The allelopathic Bonsai trees

Bonsai Trees - Comprehensive benefits, the trees have an enviable position in any landscape, shadow, the control of soil erosion, the home of many birds, fruits and flowers. Of all the parts of a tree, the roots are perhaps the most appreciated, since they are not.


There are two types of roots, primary roots that grow on the bottom vertically in the soil and the secondary roots that branch off in a horizontal direction. The architecture of the system of the root is to absorb water and inorganic nutrients and hold the plant to the ground.

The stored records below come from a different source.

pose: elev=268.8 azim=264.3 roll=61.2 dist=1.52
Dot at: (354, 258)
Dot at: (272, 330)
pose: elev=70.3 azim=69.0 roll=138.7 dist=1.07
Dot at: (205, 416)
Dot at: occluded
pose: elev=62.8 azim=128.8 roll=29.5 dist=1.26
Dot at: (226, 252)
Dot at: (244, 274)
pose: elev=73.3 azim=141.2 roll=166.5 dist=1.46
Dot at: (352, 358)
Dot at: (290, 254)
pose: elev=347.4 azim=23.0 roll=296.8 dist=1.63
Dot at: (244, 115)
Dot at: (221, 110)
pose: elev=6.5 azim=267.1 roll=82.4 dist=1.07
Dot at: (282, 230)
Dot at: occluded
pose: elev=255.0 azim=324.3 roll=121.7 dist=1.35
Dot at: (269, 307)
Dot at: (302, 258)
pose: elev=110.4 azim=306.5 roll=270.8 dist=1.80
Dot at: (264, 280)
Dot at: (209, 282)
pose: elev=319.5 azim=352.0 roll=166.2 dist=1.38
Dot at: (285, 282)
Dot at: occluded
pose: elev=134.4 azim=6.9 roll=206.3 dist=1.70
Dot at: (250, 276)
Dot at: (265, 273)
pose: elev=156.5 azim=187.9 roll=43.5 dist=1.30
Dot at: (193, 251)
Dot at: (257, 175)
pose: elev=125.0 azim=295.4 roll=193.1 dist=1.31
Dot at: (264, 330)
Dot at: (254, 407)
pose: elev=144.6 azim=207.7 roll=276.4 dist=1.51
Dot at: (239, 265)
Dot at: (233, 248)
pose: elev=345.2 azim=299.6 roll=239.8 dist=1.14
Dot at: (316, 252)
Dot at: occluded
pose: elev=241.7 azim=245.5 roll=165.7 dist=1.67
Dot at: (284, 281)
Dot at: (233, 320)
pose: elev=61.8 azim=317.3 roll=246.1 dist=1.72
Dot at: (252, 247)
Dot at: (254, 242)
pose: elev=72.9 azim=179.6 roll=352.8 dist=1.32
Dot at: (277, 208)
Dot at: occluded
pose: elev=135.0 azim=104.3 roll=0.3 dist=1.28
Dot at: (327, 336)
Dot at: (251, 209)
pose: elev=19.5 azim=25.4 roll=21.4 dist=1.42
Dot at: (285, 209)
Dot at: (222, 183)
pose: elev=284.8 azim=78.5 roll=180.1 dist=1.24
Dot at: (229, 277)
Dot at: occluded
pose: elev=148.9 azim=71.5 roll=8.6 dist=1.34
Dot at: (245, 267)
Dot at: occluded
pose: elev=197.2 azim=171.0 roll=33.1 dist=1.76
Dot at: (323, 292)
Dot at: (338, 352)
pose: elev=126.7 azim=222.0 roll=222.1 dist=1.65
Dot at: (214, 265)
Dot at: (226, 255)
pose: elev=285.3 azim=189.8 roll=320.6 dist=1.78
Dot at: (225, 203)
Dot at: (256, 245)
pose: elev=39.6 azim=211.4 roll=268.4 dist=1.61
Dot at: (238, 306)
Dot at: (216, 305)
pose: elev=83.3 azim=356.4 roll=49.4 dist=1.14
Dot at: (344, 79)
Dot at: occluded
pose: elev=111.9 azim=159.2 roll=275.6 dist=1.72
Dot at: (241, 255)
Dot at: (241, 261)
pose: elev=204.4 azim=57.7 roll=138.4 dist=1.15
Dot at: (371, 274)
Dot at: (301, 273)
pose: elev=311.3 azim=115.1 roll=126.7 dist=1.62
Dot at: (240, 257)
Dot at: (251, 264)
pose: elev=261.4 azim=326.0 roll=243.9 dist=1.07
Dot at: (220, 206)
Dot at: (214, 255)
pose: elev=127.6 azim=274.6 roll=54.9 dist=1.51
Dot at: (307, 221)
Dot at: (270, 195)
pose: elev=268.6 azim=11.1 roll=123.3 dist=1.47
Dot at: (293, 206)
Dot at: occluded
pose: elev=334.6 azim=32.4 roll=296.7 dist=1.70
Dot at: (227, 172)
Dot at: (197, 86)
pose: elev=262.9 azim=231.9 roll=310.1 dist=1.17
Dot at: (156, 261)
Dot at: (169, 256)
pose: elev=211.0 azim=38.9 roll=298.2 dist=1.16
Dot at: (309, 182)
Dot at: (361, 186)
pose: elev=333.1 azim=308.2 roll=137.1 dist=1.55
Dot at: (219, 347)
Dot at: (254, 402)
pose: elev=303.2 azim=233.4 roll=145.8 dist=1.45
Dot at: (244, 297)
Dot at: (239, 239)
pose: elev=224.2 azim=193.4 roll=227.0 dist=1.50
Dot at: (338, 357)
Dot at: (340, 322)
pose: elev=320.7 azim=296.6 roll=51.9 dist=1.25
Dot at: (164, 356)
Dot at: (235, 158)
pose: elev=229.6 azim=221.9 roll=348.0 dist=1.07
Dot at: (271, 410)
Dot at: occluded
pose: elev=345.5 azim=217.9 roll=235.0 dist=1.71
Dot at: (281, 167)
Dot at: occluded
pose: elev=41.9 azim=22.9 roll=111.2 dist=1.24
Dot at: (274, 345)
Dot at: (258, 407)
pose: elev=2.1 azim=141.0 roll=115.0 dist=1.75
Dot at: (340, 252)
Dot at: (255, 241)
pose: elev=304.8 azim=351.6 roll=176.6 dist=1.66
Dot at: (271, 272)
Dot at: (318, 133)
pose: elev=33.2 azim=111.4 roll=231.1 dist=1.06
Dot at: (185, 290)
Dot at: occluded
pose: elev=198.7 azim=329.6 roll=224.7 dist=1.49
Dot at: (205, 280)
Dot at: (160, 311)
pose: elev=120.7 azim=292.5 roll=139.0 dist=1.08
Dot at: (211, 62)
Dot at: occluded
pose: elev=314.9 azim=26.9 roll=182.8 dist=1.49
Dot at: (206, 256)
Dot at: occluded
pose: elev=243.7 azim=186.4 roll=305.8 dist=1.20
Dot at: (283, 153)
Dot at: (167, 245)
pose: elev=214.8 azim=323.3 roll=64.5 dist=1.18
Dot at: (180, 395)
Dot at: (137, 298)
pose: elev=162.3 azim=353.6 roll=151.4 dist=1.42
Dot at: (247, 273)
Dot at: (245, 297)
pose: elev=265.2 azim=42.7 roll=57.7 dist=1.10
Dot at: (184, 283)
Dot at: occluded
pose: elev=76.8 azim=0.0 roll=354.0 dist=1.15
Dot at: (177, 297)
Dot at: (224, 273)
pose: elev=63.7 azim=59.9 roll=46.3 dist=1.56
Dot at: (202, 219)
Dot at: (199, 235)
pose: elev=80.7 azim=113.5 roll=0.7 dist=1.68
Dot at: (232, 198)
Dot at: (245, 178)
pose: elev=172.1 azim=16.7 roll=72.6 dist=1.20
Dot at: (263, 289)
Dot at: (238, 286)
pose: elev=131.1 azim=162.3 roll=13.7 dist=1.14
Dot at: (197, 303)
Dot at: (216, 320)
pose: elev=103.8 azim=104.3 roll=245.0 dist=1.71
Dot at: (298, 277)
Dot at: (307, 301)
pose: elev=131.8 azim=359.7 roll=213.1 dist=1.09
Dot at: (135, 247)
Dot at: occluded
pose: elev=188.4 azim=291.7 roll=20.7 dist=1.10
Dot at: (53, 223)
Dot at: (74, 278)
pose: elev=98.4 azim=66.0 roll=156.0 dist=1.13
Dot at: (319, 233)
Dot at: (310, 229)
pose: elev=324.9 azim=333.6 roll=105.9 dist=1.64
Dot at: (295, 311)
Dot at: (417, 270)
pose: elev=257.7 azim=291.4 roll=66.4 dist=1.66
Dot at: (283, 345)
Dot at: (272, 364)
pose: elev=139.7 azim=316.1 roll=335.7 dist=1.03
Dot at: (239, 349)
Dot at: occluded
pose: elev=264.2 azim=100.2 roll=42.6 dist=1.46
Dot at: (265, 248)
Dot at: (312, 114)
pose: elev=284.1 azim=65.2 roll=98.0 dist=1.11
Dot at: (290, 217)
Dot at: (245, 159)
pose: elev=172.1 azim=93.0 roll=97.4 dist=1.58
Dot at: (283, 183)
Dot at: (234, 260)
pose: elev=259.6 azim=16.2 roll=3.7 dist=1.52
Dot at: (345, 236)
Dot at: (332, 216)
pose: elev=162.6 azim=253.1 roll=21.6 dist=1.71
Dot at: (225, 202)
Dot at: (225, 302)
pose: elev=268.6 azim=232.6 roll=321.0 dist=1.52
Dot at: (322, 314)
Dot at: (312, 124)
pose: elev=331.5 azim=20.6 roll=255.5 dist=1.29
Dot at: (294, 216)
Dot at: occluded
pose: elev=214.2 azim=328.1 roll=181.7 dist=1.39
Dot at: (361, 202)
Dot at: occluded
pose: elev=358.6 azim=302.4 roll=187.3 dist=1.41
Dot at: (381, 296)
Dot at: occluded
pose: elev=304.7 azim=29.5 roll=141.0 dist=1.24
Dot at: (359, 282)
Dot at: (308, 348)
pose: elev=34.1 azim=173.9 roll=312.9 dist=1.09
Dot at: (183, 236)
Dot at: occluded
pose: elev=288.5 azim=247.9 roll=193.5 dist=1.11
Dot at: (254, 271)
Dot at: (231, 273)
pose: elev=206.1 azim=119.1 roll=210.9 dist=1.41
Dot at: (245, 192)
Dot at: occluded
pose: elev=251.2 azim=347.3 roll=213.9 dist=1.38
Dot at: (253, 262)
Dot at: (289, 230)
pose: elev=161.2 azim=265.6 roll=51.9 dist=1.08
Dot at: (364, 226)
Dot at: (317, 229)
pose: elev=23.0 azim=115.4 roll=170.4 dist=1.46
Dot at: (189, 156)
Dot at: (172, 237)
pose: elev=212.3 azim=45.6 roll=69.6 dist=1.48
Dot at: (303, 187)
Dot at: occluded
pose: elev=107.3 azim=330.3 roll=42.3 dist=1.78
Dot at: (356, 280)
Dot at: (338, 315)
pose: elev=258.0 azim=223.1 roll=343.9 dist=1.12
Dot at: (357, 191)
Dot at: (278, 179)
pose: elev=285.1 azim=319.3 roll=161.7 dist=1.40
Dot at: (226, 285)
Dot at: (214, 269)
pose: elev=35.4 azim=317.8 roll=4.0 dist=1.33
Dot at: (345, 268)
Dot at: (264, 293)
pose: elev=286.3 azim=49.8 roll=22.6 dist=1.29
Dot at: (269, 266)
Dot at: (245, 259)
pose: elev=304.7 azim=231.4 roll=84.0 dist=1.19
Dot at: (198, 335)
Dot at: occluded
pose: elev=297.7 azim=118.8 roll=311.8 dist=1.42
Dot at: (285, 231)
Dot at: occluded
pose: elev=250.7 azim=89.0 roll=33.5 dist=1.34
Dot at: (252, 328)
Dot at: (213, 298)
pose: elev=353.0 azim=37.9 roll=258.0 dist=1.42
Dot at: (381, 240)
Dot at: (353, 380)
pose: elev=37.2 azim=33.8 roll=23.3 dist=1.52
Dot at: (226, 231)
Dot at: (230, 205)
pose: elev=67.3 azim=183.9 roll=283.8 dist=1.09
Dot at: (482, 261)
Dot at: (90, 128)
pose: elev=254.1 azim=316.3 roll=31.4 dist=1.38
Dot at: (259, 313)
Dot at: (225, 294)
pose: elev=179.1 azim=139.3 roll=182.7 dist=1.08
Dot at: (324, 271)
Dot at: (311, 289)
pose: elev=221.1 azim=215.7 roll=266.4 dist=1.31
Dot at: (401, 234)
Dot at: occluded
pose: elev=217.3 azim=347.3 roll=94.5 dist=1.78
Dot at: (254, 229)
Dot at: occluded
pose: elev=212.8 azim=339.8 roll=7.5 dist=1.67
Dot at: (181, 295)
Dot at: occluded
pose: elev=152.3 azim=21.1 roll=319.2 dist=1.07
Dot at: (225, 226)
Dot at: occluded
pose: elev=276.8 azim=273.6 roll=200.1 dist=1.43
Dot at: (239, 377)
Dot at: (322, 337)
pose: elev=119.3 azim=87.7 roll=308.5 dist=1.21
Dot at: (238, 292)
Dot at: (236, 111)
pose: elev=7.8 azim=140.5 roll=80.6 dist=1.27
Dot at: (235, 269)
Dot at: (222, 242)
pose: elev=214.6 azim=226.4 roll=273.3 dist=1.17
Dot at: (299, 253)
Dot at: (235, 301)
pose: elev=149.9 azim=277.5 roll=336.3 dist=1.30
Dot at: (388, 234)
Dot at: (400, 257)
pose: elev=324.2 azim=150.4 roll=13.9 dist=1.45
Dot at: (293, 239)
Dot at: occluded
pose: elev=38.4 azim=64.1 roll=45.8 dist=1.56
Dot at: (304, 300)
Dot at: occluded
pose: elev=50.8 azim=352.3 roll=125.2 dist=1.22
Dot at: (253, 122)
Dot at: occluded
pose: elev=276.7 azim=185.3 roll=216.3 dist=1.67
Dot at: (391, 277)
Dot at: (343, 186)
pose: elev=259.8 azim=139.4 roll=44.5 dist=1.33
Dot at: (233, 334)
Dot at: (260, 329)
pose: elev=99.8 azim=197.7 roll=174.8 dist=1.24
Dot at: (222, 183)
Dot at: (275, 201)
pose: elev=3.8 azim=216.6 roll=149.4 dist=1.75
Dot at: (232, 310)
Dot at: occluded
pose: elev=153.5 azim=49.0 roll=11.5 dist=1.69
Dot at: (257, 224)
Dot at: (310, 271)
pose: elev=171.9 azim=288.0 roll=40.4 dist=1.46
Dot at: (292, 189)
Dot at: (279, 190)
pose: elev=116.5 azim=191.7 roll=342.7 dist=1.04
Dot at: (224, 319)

Affect the roots to the ground, depending on the type of tree and the ground. These effects have a direct impact on all the plants that grow close to the tree. Normally a healthy tree represents a healthy soil. A large tree occupies the greater part of the available water in the soil, leaving the other dry plants. Growth, as well as mowing the lawn grass is another of the difficulties around a large tree, especially if the roots are coming from outside. Tree roots help control soil erosion, however, in some cases the roots have a negative effect on the ground, causing a phenomenon called allelochemicals.

The allelochemicals

Derives from two words; allelon which means the one of the other and pathos meaning suffering. Refers to the inhibition of a chemical species to another, through the release of a chemical that affects the development and growth of surrounding plants. In other words, plants to try to get your own space, by restricting the growth of other plants too close to them. The secretion of allelopathic chemicals are not only confined to the roots, are also found in the branches, leaves, flowers and fruits. The leaves and the bark decomposed affect the top layer of the soil, while the roots affect the surrounding soil. The chemical restricts the growth of the roots of other plants by inhibiting its source of nutrients, thus influencing its development and distribution.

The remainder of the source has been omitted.